__PROVIDED DATA__
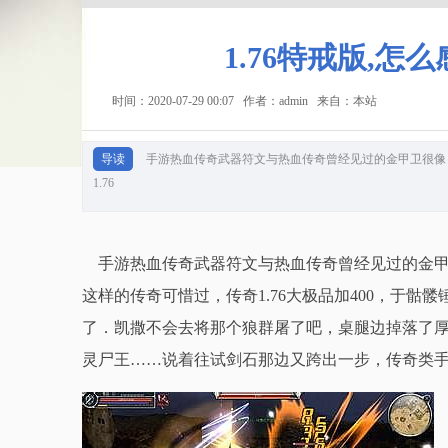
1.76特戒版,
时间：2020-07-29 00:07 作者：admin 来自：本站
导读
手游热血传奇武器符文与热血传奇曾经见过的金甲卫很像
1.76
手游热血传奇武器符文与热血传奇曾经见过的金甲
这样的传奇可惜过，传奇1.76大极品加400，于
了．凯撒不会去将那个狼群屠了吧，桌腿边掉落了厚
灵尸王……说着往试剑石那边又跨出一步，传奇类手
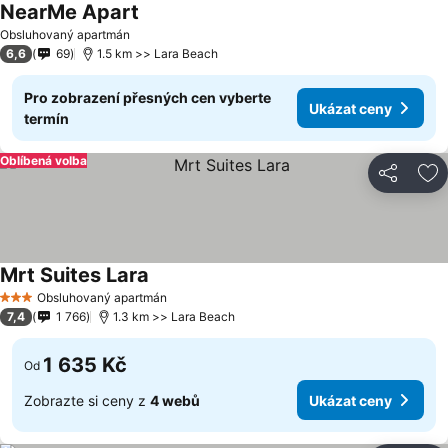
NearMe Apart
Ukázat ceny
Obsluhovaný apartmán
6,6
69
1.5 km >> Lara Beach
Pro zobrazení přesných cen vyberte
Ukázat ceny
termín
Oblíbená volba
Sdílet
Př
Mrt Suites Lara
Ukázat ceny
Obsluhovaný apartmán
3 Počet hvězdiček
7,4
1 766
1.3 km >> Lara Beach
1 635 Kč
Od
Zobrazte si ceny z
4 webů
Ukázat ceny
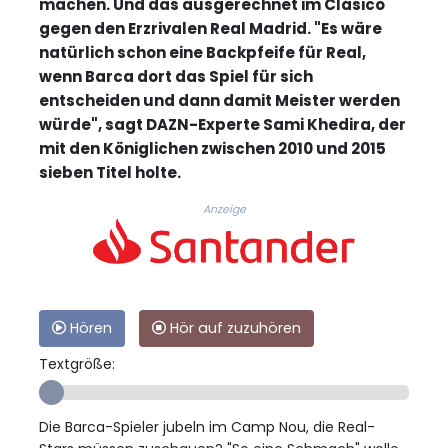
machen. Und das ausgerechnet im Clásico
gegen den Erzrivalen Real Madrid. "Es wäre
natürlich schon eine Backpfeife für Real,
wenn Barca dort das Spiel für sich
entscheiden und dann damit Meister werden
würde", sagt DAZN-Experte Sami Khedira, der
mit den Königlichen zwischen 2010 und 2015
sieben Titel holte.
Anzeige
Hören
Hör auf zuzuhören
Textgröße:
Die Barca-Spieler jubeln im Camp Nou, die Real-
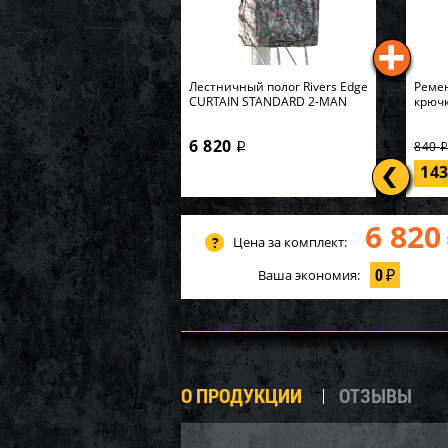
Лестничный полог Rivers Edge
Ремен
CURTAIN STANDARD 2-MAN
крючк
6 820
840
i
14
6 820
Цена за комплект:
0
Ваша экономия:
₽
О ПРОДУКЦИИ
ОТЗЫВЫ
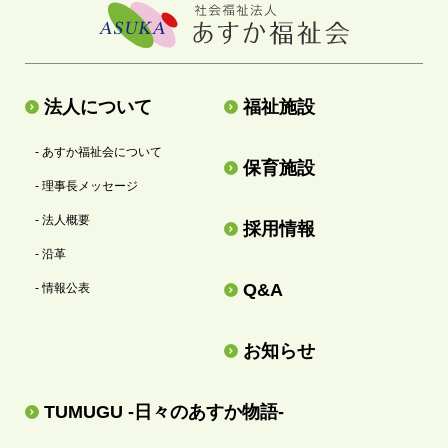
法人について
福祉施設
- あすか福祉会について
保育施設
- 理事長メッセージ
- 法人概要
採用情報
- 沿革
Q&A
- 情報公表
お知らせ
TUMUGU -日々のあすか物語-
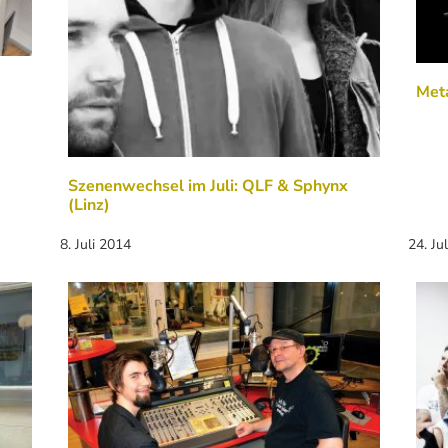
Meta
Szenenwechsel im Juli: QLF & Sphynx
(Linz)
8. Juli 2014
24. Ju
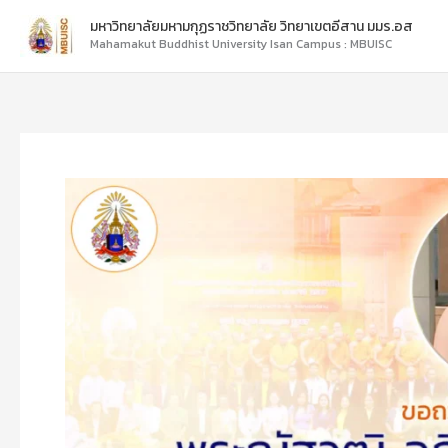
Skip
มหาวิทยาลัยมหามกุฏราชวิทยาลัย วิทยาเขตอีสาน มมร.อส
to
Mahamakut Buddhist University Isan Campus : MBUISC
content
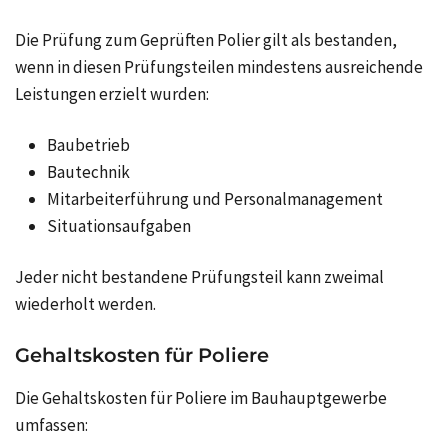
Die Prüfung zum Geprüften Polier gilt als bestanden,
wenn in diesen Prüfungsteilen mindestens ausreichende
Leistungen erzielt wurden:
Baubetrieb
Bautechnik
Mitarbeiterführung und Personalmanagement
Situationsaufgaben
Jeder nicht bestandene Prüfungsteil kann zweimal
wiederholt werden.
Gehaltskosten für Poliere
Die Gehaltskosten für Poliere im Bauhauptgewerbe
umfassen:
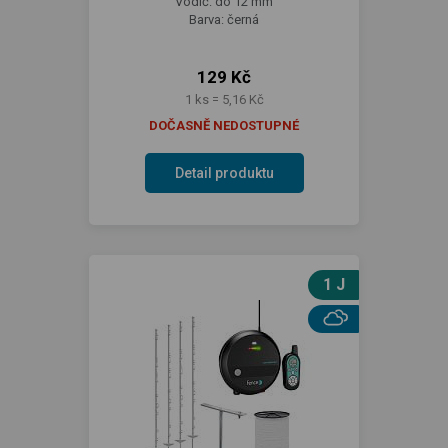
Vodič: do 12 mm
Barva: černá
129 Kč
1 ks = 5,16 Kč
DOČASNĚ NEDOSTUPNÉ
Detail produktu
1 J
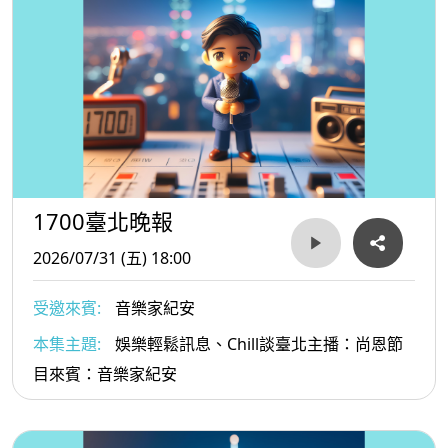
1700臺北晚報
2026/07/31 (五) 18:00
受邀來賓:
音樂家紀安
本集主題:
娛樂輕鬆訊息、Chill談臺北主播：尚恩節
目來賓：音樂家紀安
---
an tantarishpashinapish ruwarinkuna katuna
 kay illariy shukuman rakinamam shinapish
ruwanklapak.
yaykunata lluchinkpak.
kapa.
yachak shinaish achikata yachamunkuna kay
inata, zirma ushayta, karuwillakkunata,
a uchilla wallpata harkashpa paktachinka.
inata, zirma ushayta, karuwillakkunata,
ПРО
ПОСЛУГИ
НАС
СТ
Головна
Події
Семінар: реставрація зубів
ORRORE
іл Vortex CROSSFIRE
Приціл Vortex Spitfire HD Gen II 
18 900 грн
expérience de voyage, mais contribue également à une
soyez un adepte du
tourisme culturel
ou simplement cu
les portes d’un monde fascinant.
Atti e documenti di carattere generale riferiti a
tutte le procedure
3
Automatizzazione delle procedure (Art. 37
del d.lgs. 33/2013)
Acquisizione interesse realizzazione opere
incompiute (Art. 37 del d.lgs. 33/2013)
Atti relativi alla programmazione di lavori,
* * *
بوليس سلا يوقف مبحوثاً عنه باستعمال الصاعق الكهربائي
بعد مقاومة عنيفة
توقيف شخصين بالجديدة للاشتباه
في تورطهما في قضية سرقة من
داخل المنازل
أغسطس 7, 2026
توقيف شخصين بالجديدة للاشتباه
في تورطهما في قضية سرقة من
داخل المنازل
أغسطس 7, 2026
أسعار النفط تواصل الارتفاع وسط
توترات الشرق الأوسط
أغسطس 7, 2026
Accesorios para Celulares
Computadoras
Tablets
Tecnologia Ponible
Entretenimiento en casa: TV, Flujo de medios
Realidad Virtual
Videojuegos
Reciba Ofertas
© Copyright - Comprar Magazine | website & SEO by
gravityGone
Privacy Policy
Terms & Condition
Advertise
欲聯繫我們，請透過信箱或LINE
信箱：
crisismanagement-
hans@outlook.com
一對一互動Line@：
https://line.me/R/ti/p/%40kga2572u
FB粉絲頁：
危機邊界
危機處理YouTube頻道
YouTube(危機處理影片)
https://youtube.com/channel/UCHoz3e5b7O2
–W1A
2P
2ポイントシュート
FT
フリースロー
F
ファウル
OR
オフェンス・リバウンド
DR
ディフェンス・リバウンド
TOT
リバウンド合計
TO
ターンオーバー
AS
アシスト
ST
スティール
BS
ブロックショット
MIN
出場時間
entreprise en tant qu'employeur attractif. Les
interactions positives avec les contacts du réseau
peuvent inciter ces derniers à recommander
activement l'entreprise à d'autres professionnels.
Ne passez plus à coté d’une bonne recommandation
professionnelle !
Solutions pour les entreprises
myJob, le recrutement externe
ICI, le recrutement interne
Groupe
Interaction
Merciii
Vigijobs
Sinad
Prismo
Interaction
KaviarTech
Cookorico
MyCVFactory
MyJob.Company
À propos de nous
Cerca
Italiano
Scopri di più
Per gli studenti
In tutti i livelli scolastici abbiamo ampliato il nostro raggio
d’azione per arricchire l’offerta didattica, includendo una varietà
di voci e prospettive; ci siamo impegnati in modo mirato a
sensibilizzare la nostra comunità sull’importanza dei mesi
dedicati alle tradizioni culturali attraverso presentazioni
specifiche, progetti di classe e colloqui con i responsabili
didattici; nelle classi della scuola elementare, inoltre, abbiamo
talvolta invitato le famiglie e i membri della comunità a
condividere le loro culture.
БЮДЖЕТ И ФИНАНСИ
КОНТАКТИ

__WHAT YOU SHOULD DO__
State how many lines in the entries contain the string "wenn", matching case exactly. Give only the number.

__ANSWER TO THE EXERCISE__
2